A JSON string is an ASCII-encoded string consisting of a single JSON object. Individual capability interfaces and the capability asserion mechanism define the JSON messages.
The size of the JSON messages will vary by topic: Some topics may approach the 128-KB limit for MQTT messages, while others may remain significantly beneath it.
A single JSON object should never be split across multiple messages. In addition, only one JSON object is permitted per message. Multiple objects in a single message or an incomplete JSON object will be treated as errors.
The documentation for JSON messages describes the value types of all fields. These include object, list, boolean, string, and long. Unless otherwise noted, "long" is a 64-bit unsigned integer, represented as a JSON number.
† In AIA v1
, there is one exception to messages being AIA-encrypted. Connection management messages, which use the fromclient
and fromservice
MQTT topics under the connection
topic, do not use AIA encryption, but are still secured with TLS. Consequently, connection
messages are not preceded by the common header.
Binary Stream
Topics used for binary stream messages publish messages consisting of the common header, followed by a binary stream header, followed by a binary data payload.
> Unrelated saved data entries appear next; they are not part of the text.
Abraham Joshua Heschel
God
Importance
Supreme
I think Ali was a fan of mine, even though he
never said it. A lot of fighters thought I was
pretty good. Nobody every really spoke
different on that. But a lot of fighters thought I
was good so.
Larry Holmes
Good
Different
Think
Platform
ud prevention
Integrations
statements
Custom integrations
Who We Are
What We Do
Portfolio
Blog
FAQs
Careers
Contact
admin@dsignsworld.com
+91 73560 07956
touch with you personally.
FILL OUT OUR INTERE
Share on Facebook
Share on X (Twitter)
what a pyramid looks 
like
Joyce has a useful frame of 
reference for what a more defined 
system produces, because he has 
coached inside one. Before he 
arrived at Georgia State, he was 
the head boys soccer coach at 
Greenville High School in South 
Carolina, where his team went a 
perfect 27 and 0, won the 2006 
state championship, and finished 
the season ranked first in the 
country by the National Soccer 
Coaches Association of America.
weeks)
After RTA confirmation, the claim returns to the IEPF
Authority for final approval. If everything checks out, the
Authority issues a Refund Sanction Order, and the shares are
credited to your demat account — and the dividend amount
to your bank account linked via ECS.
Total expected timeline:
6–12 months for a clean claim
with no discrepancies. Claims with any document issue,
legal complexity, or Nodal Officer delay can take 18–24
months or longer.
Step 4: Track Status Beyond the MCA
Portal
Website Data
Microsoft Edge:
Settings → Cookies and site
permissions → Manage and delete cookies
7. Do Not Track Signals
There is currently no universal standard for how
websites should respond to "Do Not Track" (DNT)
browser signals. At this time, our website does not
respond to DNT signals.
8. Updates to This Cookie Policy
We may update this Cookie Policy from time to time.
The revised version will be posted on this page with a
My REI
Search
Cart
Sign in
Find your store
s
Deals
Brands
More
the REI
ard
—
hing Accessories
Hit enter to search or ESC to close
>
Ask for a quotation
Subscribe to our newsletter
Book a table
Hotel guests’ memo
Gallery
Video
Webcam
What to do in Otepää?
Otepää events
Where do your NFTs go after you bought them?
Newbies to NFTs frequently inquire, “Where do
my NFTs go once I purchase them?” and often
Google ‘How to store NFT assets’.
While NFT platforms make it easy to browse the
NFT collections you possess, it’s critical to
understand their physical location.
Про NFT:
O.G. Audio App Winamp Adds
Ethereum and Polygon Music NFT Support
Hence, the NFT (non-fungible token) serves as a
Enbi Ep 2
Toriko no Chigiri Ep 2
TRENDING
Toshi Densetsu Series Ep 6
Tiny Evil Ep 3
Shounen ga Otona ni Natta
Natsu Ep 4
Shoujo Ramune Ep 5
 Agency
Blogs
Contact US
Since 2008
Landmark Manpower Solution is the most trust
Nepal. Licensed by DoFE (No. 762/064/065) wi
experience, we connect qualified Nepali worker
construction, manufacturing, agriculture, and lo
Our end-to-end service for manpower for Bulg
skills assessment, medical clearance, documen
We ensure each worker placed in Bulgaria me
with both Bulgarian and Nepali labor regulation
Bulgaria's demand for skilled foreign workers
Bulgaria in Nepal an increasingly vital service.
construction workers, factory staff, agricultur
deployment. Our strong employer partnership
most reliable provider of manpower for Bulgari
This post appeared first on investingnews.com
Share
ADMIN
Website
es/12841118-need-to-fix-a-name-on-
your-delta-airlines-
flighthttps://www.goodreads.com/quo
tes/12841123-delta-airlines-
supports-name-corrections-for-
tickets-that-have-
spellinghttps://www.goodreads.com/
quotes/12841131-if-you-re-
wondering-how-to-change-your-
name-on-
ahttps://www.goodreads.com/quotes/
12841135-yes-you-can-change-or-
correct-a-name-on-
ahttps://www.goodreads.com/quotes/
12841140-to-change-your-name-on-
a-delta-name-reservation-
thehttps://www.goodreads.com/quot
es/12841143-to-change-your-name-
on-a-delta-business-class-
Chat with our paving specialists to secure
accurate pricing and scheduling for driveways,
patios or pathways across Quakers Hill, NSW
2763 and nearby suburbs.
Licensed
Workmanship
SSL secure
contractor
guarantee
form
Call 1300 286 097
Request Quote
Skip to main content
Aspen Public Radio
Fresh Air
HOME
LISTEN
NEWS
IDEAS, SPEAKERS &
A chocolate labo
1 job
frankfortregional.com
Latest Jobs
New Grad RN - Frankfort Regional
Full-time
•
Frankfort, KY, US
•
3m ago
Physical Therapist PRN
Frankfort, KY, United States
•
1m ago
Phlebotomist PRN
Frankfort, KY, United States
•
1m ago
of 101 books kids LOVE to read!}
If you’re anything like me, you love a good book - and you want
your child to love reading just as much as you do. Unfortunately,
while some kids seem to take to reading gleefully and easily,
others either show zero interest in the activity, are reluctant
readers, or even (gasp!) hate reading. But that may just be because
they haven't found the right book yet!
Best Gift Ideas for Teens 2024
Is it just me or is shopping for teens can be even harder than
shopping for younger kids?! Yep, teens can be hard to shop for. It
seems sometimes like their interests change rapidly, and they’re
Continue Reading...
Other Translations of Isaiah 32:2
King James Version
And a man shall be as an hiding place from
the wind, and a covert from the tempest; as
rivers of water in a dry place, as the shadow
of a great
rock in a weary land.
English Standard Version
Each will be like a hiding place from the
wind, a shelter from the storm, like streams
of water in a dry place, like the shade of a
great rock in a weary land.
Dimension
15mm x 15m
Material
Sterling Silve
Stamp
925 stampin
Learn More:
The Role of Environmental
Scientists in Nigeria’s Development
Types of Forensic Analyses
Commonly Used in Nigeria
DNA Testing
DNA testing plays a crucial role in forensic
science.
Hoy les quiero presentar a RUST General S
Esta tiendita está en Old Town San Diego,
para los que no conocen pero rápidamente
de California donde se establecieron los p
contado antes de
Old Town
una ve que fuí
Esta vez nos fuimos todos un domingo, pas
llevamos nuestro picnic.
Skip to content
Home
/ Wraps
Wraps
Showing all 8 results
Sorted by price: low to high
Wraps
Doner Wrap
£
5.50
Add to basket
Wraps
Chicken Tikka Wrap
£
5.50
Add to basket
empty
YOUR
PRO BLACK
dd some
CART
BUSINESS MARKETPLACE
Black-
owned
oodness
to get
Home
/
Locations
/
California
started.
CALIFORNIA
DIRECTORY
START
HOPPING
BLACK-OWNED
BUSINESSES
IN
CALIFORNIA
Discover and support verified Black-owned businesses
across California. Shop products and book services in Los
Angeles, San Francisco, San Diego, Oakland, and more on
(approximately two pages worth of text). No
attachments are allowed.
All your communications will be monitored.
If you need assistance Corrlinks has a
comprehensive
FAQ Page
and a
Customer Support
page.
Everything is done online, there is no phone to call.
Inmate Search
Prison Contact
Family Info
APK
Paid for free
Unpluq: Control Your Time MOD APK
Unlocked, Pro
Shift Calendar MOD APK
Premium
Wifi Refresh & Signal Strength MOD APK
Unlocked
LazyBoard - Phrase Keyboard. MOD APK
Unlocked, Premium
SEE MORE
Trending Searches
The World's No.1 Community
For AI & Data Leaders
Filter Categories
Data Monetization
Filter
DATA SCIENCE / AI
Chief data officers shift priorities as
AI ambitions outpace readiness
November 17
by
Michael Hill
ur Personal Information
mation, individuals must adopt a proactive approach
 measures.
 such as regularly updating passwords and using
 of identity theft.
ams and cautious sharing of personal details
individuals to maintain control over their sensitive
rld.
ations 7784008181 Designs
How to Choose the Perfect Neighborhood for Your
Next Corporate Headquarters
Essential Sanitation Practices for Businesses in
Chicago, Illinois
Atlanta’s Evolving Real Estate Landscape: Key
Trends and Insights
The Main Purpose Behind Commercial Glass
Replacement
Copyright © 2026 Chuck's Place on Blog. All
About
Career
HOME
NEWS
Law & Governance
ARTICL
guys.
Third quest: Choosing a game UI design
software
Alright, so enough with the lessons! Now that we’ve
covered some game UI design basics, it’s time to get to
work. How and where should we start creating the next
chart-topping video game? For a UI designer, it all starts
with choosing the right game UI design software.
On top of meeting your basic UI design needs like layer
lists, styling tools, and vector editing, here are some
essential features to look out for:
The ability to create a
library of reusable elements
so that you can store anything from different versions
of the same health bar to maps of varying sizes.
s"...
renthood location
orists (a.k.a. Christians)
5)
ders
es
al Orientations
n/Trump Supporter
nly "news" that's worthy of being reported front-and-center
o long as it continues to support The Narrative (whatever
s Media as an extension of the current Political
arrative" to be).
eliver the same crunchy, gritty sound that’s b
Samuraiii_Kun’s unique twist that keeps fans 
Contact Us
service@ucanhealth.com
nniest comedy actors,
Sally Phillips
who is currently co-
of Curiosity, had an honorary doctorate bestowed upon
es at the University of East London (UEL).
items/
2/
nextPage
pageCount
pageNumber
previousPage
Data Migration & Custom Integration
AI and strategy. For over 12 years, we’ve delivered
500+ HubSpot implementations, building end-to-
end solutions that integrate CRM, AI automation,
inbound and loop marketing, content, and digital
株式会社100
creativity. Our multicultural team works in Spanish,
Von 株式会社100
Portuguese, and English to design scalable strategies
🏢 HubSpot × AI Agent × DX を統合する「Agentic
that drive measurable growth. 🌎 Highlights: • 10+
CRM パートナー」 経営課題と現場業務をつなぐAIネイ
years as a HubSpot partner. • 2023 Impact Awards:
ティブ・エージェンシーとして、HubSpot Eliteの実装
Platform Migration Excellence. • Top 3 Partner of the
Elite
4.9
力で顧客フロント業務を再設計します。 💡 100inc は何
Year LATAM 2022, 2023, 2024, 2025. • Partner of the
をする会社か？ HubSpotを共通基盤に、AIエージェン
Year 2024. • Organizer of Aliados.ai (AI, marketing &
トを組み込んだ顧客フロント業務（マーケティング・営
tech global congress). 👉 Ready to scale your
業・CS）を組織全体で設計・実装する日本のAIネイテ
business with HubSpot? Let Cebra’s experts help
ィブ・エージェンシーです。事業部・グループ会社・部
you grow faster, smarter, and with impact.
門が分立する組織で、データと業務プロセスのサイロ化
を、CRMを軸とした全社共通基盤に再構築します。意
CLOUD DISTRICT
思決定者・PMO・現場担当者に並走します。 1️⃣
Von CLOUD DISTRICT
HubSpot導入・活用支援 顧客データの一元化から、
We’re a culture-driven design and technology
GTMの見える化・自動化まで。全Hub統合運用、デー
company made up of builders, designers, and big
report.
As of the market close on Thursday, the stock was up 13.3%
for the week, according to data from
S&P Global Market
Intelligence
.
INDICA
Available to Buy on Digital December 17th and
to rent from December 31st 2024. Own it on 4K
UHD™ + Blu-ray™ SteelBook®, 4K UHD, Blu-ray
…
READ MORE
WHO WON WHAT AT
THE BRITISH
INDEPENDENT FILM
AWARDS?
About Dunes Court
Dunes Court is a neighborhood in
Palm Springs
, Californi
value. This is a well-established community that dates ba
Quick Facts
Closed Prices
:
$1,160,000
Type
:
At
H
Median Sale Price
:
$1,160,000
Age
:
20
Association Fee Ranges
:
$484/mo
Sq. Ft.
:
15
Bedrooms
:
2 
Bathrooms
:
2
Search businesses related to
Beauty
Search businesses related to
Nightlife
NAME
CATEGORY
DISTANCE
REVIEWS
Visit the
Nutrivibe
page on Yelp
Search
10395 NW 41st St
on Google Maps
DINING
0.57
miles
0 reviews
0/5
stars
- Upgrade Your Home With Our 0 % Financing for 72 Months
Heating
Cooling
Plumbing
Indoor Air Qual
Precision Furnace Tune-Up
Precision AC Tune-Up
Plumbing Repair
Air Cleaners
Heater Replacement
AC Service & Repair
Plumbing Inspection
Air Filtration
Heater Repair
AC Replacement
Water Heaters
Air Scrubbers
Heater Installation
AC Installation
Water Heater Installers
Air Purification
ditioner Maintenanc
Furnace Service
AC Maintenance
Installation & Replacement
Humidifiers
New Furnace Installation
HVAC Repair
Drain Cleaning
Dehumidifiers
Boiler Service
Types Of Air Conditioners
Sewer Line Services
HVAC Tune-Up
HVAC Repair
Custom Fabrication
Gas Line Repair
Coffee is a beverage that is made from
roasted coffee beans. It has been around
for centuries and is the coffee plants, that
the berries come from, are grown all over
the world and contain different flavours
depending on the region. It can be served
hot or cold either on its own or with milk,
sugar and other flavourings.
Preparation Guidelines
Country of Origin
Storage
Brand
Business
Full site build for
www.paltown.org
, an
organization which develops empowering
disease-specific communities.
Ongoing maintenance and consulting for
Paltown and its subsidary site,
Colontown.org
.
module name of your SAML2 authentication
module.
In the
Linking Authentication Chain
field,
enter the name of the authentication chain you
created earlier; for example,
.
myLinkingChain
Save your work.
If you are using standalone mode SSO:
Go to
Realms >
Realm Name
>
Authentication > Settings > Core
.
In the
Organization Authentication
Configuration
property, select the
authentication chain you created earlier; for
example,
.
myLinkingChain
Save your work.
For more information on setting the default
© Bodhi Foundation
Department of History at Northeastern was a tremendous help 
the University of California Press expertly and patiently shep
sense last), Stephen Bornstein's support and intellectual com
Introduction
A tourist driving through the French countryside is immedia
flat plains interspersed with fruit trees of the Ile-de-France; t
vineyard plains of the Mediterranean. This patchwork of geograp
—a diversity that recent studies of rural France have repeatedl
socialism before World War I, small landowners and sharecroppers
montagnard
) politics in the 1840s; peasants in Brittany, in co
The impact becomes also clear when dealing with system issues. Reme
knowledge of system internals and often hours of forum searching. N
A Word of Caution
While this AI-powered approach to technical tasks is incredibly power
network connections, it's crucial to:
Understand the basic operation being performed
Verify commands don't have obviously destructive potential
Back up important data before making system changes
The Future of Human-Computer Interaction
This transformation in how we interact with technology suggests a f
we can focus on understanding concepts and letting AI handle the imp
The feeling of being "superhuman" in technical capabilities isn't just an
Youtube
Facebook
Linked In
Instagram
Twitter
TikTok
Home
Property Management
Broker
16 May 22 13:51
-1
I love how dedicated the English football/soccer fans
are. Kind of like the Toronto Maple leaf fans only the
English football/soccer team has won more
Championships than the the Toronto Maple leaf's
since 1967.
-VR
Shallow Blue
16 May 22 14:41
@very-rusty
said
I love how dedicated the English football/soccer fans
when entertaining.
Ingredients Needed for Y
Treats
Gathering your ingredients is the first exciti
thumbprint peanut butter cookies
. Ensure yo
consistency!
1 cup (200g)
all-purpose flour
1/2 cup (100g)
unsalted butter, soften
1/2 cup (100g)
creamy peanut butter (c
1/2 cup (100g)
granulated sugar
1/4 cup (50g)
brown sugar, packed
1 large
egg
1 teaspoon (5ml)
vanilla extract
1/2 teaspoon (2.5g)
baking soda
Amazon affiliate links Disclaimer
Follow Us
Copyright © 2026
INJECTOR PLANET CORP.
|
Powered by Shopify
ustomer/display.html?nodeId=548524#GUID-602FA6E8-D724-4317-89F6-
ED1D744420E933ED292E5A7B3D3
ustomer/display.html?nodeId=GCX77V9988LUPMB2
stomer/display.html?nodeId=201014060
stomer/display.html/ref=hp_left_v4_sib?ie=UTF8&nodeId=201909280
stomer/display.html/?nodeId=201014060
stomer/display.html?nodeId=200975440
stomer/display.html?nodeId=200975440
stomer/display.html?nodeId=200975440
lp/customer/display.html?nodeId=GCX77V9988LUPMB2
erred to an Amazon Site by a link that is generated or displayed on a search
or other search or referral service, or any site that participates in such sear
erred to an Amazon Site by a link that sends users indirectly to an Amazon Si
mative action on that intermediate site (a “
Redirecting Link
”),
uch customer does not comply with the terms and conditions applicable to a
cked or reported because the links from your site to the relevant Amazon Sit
Some binary stream types may reserve their own "header" bytes for additional metadata about the substantive payload.
Component | Byte Offset | Size (Bytes) | Name | Description |
---|---|---|---|---|
Binary Stream Header | 0 | 4 | length |
The length in bytes of the data in this binary stream message, including only the audio stream header and payload. (The common header and binary stream header should not be included.) This field is an unsigned 32-bit integer stored in little-endian byte order. |
4 | 1 | type |
The type of the binary stream message. Possible values are determined by the capability interface that defines the message. For example, on the speaker topic in the Speaker capability, 0 signifies that the message contains audio to be played, while 1 signifies an audio marker.
|
|
5 | 1 | count |
The 0-indexed number of data chunks in this message, as further specified in each capability interface. Possible Values: 0 -255 , signifying the number of chunks in the message (1-256, respectively).
|
|
6 | 2 | reserved | These bytes are reserved for alignment and backward-compatible future use. They will be set to binary 0s. | |
Binary Data Payload | 8 | 0 | data | The binary data defined by the type. This payload may define its own sub-header and sub-payload fields, such as the Audio Data type in the Speaker and Microphone capabilities. |
See a full MQTT payload structure example on the speaker
topic.
Getting Started: First Boot
- The device needs to set its clock to an accurate time before establishing any TLS connection. (Both registration and AWS IoT require TLS encryption for messages.) This may be done by performing an NTP query.
- The device must be able to perform an OTA update before completing registration successfully. This may be implemented by connecting to AWS IoT initially to check for an OTA update, disconnecting, then proceeding with registration. Alternatively, the device may attempt to register, and if registration fails, connect to AWS IoT to check for an OTA update, then retry registration.
- After registration, the device must connect to AIA.
- The device must assert support for the capabilities it implements.
- The device may then begin exchanging messages with AIA on any topics required by its supported capabilities.
Note: The device is not required to have more than one network connection open at a time. It may connect to the registration endpoint, disconnect, and then connect to AWS IoT.